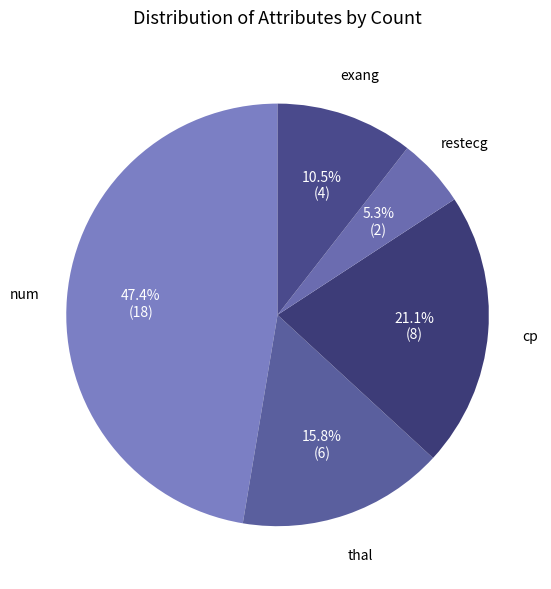

Is there a majority slice in this chart?

No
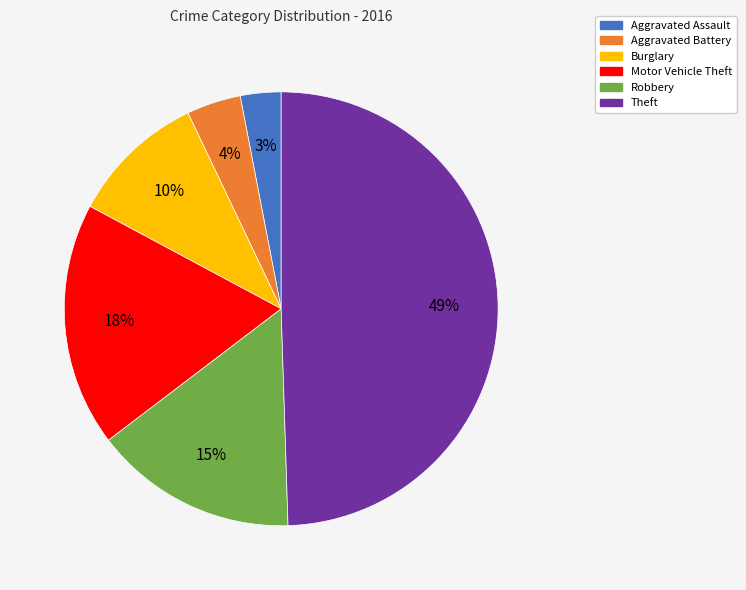

How many slices are in this pie chart?

6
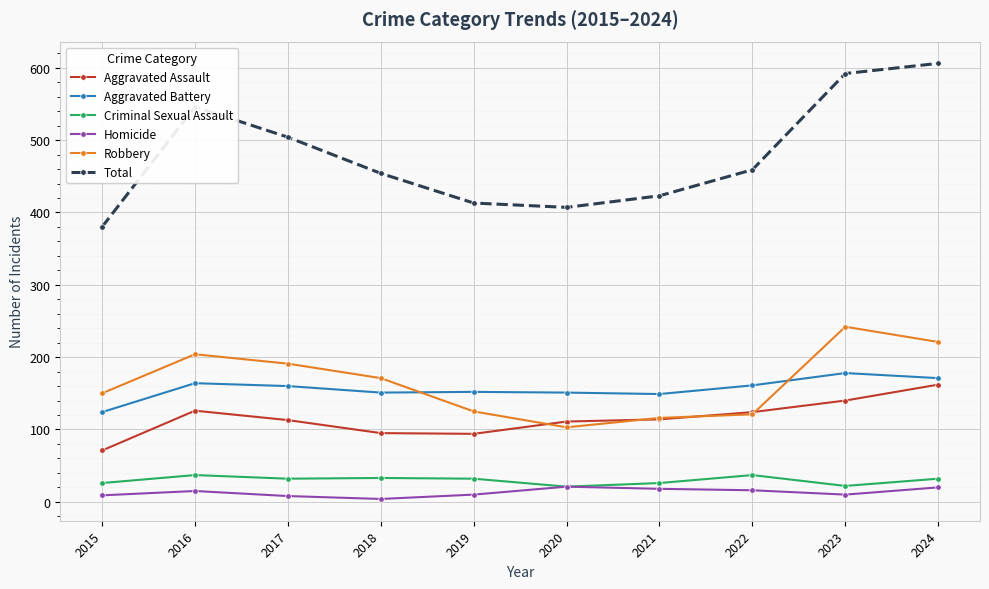

Which label corresponds to the largest value in the chart?

2024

Task prompt: Please output every line of text from the items above verbatim, leaving the pictures out.

Final answer:
Is there a majority slice in this chart?

No

How many slices are in this pie chart?

6

Which label corresponds to the largest value in the chart?

2024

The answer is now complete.